You could add all those files to Vault Professional, but how do you make them searchable?  Vault can’t reliably index properties on the files themselves, even if they’re present; remember, all the info is in your handy Excel spreadsheet.  Here’s an approach that could leave the legacy documents in place while leveraging Vault’s searching capabilities to provide easy access.

First, start by importing the Excel spreadsheet as Item records.  Yes, you read that correctly – we’re going to create Items to represent these files.  This is because Items can be created and updated by importing CSV files.  Let’s import the spreadsheet (saved as CSV) and map the appropriate properties:


Press Next, then Import, and voila!  We now have our drawing index in Vault, where it’s easy to find the drawing(s) we’re after:


Note that one of the imported properties is “Drawing Path” – this is a UNC path to where the file can be found on the network. 

Now let’s create our custom command, starting with the PowerShell script.  The script is very simple; all we need to do is get at the path stored in the Drawing Path property and use the standard PowerShell Invoke-Item cmdlet.  This will tell Windows to open the file specified by the Drawing Path property in whatever application is associated with the file extension.  Here’s the script:

$currentSelected = $vaultContext.CurrentSelectionSet[0]

$currentItem = Get-VaultItem -ItemId $currentSelected.Id

Invoke-Item $currentItem."Drawing Path"

No really, that’s it!  Just three lines of code, at least if you’re using powerVault.  Save the file into the DataStandard\Vault.custom\addInVault\Menus folder.  Finally, let’s customize the Data Standard to add the command to our Item context menu.  We do this by adding our OpenFile command to the MenuItem section:

<OpenFile Label="Open Legacy File" Description="Open Legacy File" Hint="Open Legacy File"

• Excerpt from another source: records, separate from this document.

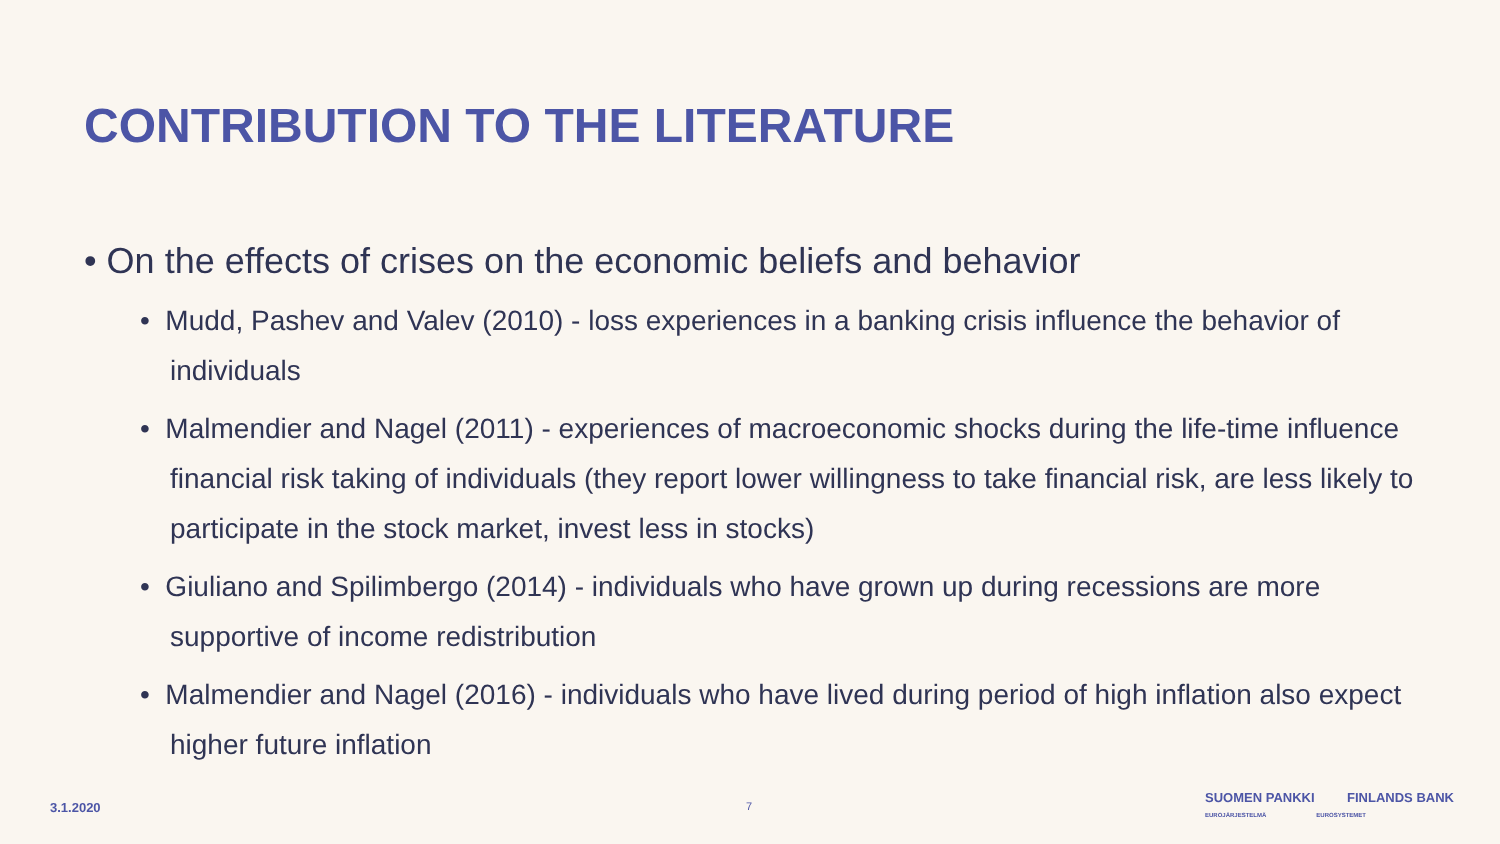CONTRIBUTION TO THE LITERATURE
• On the effects of crises on the economic beliefs and behavior
• Mudd, Pashev and Valev (2010) - loss experiences in a banking crisis influence the behavior of individuals
• Malmendier and Nagel (2011) - experiences of macroeconomic shocks during the life-time influence financial risk taking of individuals (they report lower willingness to take financial risk, are less likely to participate in the stock market, invest less in stocks)
• Giuliano and Spilimbergo (2014) - individuals who have grown up during recessions are more supportive of income redistribution
• Malmendier and Nagel (2016) - individuals who have lived during period of high inflation also expect higher future inflation
3.1.2020 7
SUOMEN PANKKI FINLANDS BANK
EUROJÄRJESTELMÄ EUROSYSTEMET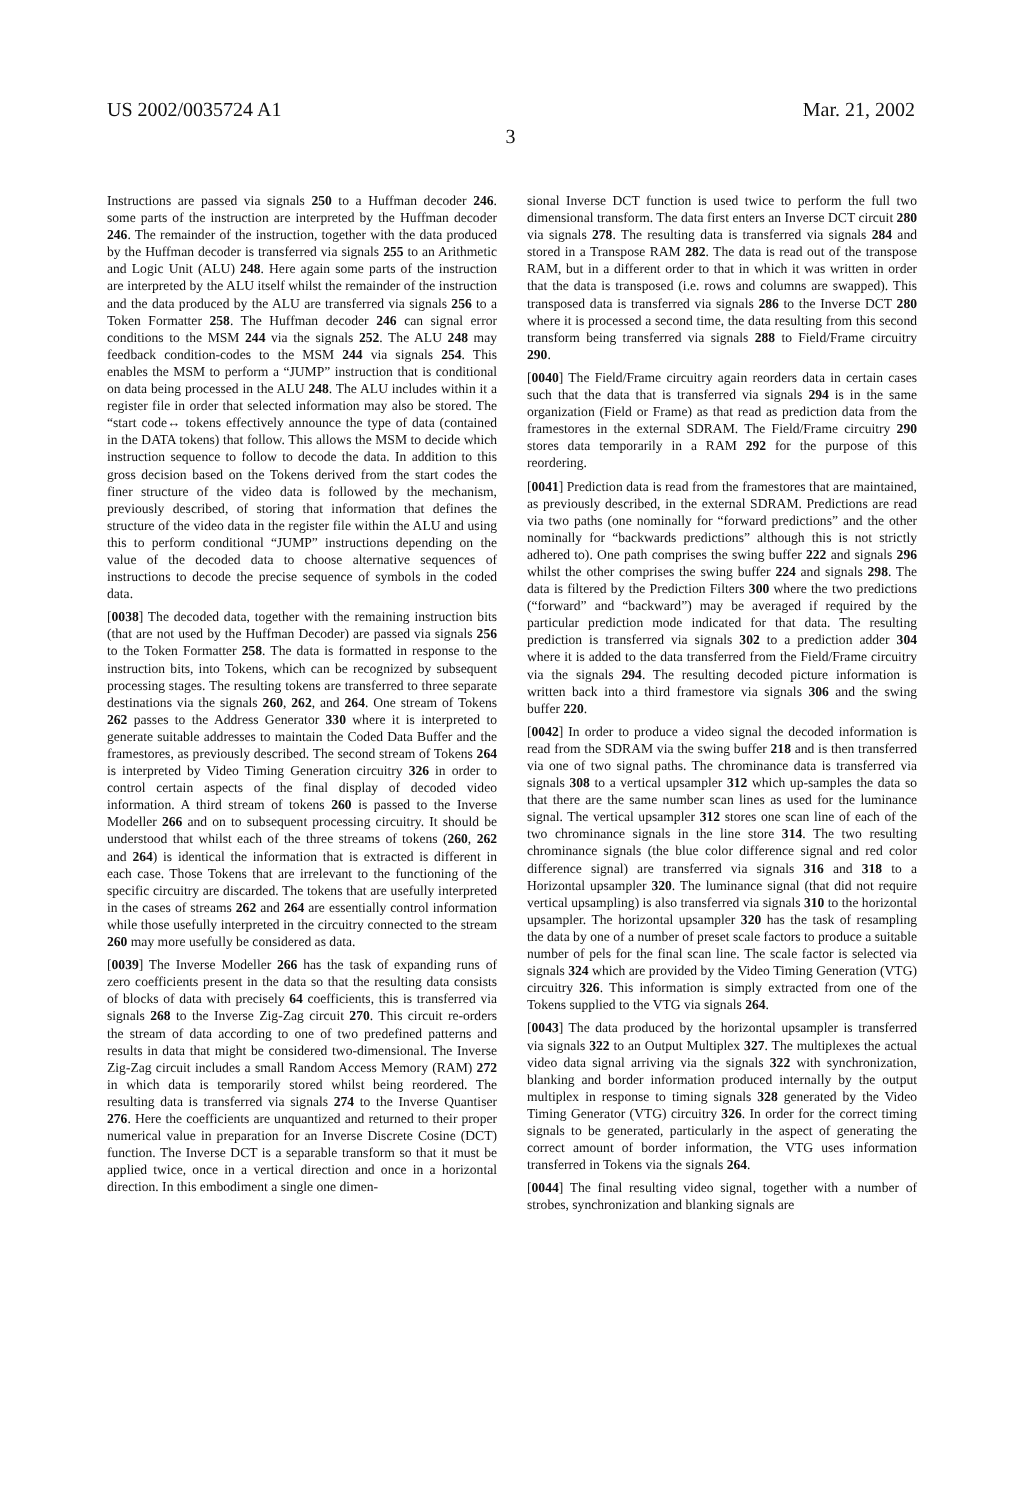US 2002/0035724 A1 Mar. 21, 2002
3
Instructions are passed via signals 250 to a Huffman decoder 246. some parts of the instruction are interpreted by the Huffman decoder 246. The remainder of the instruction, together with the data produced by the Huffman decoder is transferred via signals 255 to an Arithmetic and Logic Unit (ALU) 248. Here again some parts of the instruction are interpreted by the ALU itself whilst the remainder of the instruction and the data produced by the ALU are transferred via signals 256 to a Token Formatter 258. The Huffman decoder 246 can signal error conditions to the MSM 244 via the signals 252. The ALU 248 may feedback condition-codes to the MSM 244 via signals 254. This enables the MSM to perform a “JUMP” instruction that is conditional on data being processed in the ALU 248. The ALU includes within it a register file in order that selected information may also be stored. The “start code↔ tokens effectively announce the type of data (contained in the DATA tokens) that follow. This allows the MSM to decide which instruction sequence to follow to decode the data. In addition to this gross decision based on the Tokens derived from the start codes the finer structure of the video data is followed by the mechanism, previously described, of storing that information that defines the structure of the video data in the register file within the ALU and using this to perform conditional “JUMP” instructions depending on the value of the decoded data to choose alternative sequences of instructions to decode the precise sequence of symbols in the coded data.
[0038] The decoded data, together with the remaining instruction bits (that are not used by the Huffman Decoder) are passed via signals 256 to the Token Formatter 258. The data is formatted in response to the instruction bits, into Tokens, which can be recognized by subsequent processing stages. The resulting tokens are transferred to three separate destinations via the signals 260, 262, and 264. One stream of Tokens 262 passes to the Address Generator 330 where it is interpreted to generate suitable addresses to maintain the Coded Data Buffer and the framestores, as previously described. The second stream of Tokens 264 is interpreted by Video Timing Generation circuitry 326 in order to control certain aspects of the final display of decoded video information. A third stream of tokens 260 is passed to the Inverse Modeller 266 and on to subsequent processing circuitry. It should be understood that whilst each of the three streams of tokens (260, 262 and 264) is identical the information that is extracted is different in each case. Those Tokens that are irrelevant to the functioning of the specific circuitry are discarded. The tokens that are usefully interpreted in the cases of streams 262 and 264 are essentially control information while those usefully interpreted in the circuitry connected to the stream 260 may more usefully be considered as data.
[0039] The Inverse Modeller 266 has the task of expanding runs of zero coefficients present in the data so that the resulting data consists of blocks of data with precisely 64 coefficients, this is transferred via signals 268 to the Inverse Zig-Zag circuit 270. This circuit re-orders the stream of data according to one of two predefined patterns and results in data that might be considered two-dimensional. The Inverse Zig-Zag circuit includes a small Random Access Memory (RAM) 272 in which data is temporarily stored whilst being reordered. The resulting data is transferred via signals 274 to the Inverse Quantiser 276. Here the coefficients are unquantized and returned to their proper numerical value in preparation for an Inverse Discrete Cosine (DCT) function. The Inverse DCT is a separable transform so that it must be applied twice, once in a vertical direction and once in a horizontal direction. In this embodiment a single one dimen-
sional Inverse DCT function is used twice to perform the full two dimensional transform. The data first enters an Inverse DCT circuit 280 via signals 278. The resulting data is transferred via signals 284 and stored in a Transpose RAM 282. The data is read out of the transpose RAM, but in a different order to that in which it was written in order that the data is transposed (i.e. rows and columns are swapped). This transposed data is transferred via signals 286 to the Inverse DCT 280 where it is processed a second time, the data resulting from this second transform being transferred via signals 288 to Field/Frame circuitry 290.
[0040] The Field/Frame circuitry again reorders data in certain cases such that the data that is transferred via signals 294 is in the same organization (Field or Frame) as that read as prediction data from the framestores in the external SDRAM. The Field/Frame circuitry 290 stores data temporarily in a RAM 292 for the purpose of this reordering.
[0041] Prediction data is read from the framestores that are maintained, as previously described, in the external SDRAM. Predictions are read via two paths (one nominally for “forward predictions” and the other nominally for “backwards predictions” although this is not strictly adhered to). One path comprises the swing buffer 222 and signals 296 whilst the other comprises the swing buffer 224 and signals 298. The data is filtered by the Prediction Filters 300 where the two predictions (“forward” and “backward”) may be averaged if required by the particular prediction mode indicated for that data. The resulting prediction is transferred via signals 302 to a prediction adder 304 where it is added to the data transferred from the Field/Frame circuitry via the signals 294. The resulting decoded picture information is written back into a third framestore via signals 306 and the swing buffer 220.
[0042] In order to produce a video signal the decoded information is read from the SDRAM via the swing buffer 218 and is then transferred via one of two signal paths. The chrominance data is transferred via signals 308 to a vertical upsampler 312 which up-samples the data so that there are the same number scan lines as used for the luminance signal. The vertical upsampler 312 stores one scan line of each of the two chrominance signals in the line store 314. The two resulting chrominance signals (the blue color difference signal and red color difference signal) are transferred via signals 316 and 318 to a Horizontal upsampler 320. The luminance signal (that did not require vertical upsampling) is also transferred via signals 310 to the horizontal upsampler. The horizontal upsampler 320 has the task of resampling the data by one of a number of preset scale factors to produce a suitable number of pels for the final scan line. The scale factor is selected via signals 324 which are provided by the Video Timing Generation (VTG) circuitry 326. This information is simply extracted from one of the Tokens supplied to the VTG via signals 264.
[0043] The data produced by the horizontal upsampler is transferred via signals 322 to an Output Multiplex 327. The multiplexes the actual video data signal arriving via the signals 322 with synchronization, blanking and border information produced internally by the output multiplex in response to timing signals 328 generated by the Video Timing Generator (VTG) circuitry 326. In order for the correct timing signals to be generated, particularly in the aspect of generating the correct amount of border information, the VTG uses information transferred in Tokens via the signals 264.
[0044] The final resulting video signal, together with a number of strobes, synchronization and blanking signals are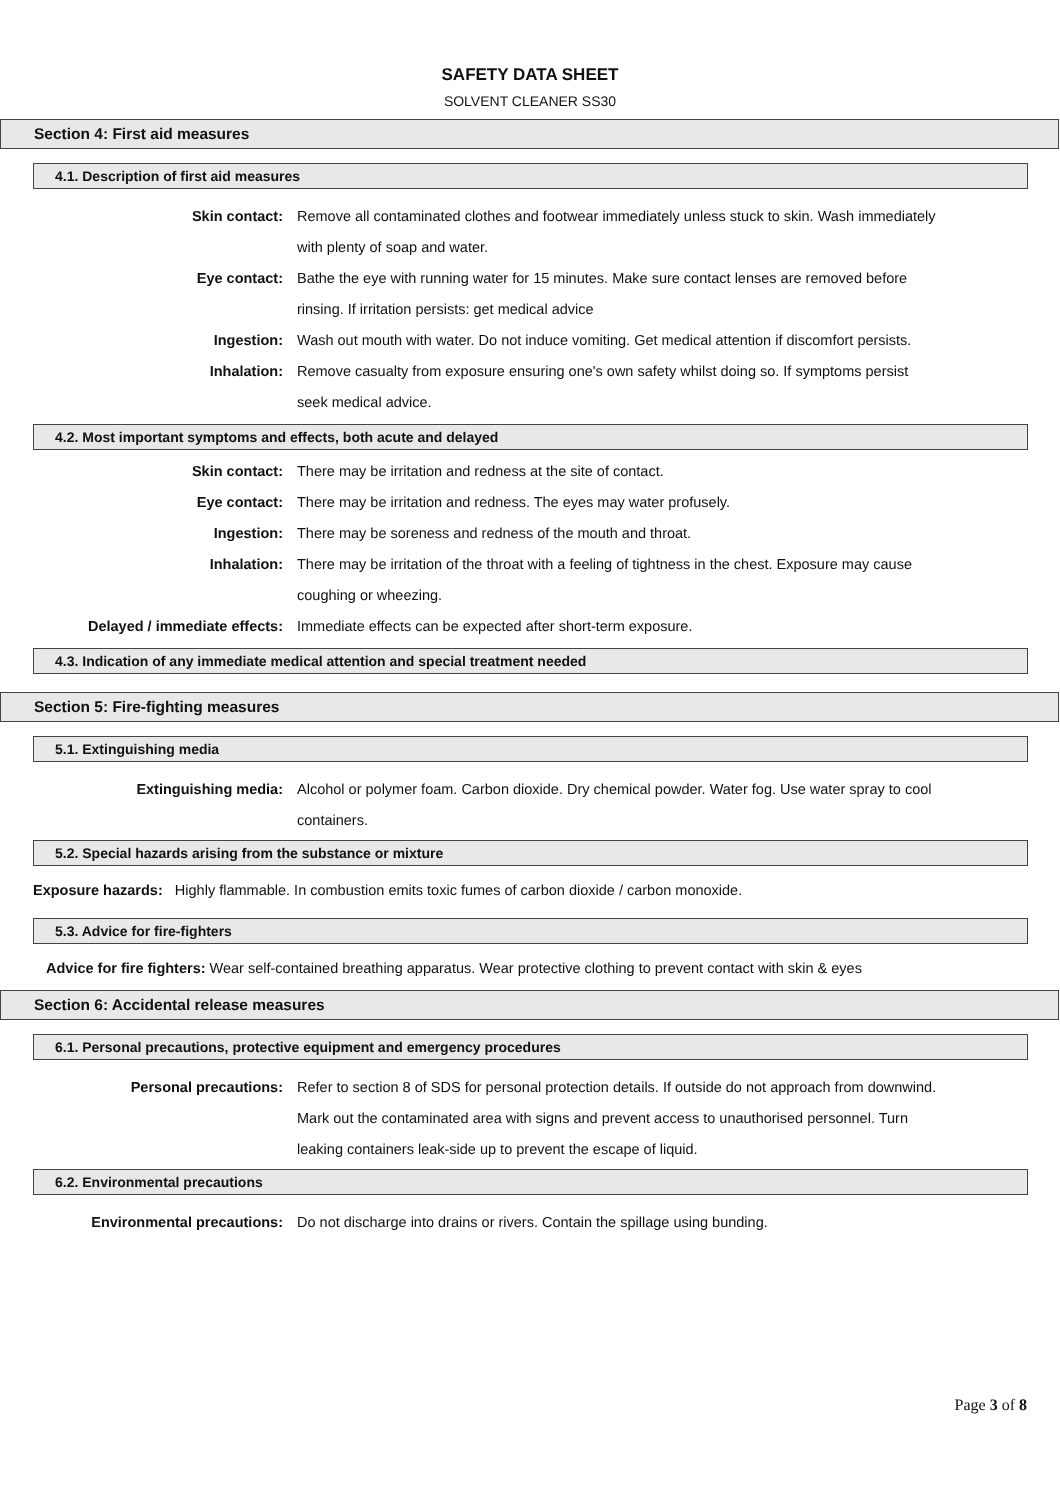SAFETY DATA SHEET
SOLVENT CLEANER SS30
Section 4: First aid measures
4.1. Description of first aid measures
Skin contact: Remove all contaminated clothes and footwear immediately unless stuck to skin. Wash immediately with plenty of soap and water.
Eye contact: Bathe the eye with running water for 15 minutes. Make sure contact lenses are removed before rinsing. If irritation persists: get medical advice
Ingestion: Wash out mouth with water. Do not induce vomiting. Get medical attention if discomfort persists.
Inhalation: Remove casualty from exposure ensuring one's own safety whilst doing so. If symptoms persist seek medical advice.
4.2. Most important symptoms and effects, both acute and delayed
Skin contact: There may be irritation and redness at the site of contact.
Eye contact: There may be irritation and redness. The eyes may water profusely.
Ingestion: There may be soreness and redness of the mouth and throat.
Inhalation: There may be irritation of the throat with a feeling of tightness in the chest. Exposure may cause coughing or wheezing.
Delayed / immediate effects: Immediate effects can be expected after short-term exposure.
4.3. Indication of any immediate medical attention and special treatment needed
Section 5: Fire-fighting measures
5.1. Extinguishing media
Extinguishing media: Alcohol or polymer foam. Carbon dioxide. Dry chemical powder. Water fog. Use water spray to cool containers.
5.2. Special hazards arising from the substance or mixture
Exposure hazards: Highly flammable. In combustion emits toxic fumes of carbon dioxide / carbon monoxide.
5.3. Advice for fire-fighters
Advice for fire fighters: Wear self-contained breathing apparatus. Wear protective clothing to prevent contact with skin & eyes
Section 6: Accidental release measures
6.1. Personal precautions, protective equipment and emergency procedures
Personal precautions: Refer to section 8 of SDS for personal protection details. If outside do not approach from downwind. Mark out the contaminated area with signs and prevent access to unauthorised personnel. Turn leaking containers leak-side up to prevent the escape of liquid.
6.2. Environmental precautions
Environmental precautions: Do not discharge into drains or rivers. Contain the spillage using bunding.
Page 3 of 8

             PSFile="OpenMDTFile.ps1" Image="NewCustomObject.ico" ToolbarPaintStyle="TextAndGlyph"

             NavigationTypes="Item" MultiSelectEnabled="False" />

Then add our OpenFile command to the Item Context Menu:

<ItemContext Label="myMenu" DeployAsPullDown="False" Location="ItemContextMenu">

                                <Item Name="OpenFile"></Item>


Note that you do need to restart the Vault client after modifying MenuDefinitions.xml, but you do not need to restart Vault after modifying your PowerShell script.

We now have everything in place to use the Vault Item Master as our new Drawing Index.  Just right-click on the appropriate Item Record and choose “Open Legacy File”:


And just like that you now have a smarter, more easily searchable Drawing Index that can be used straight from your Vault.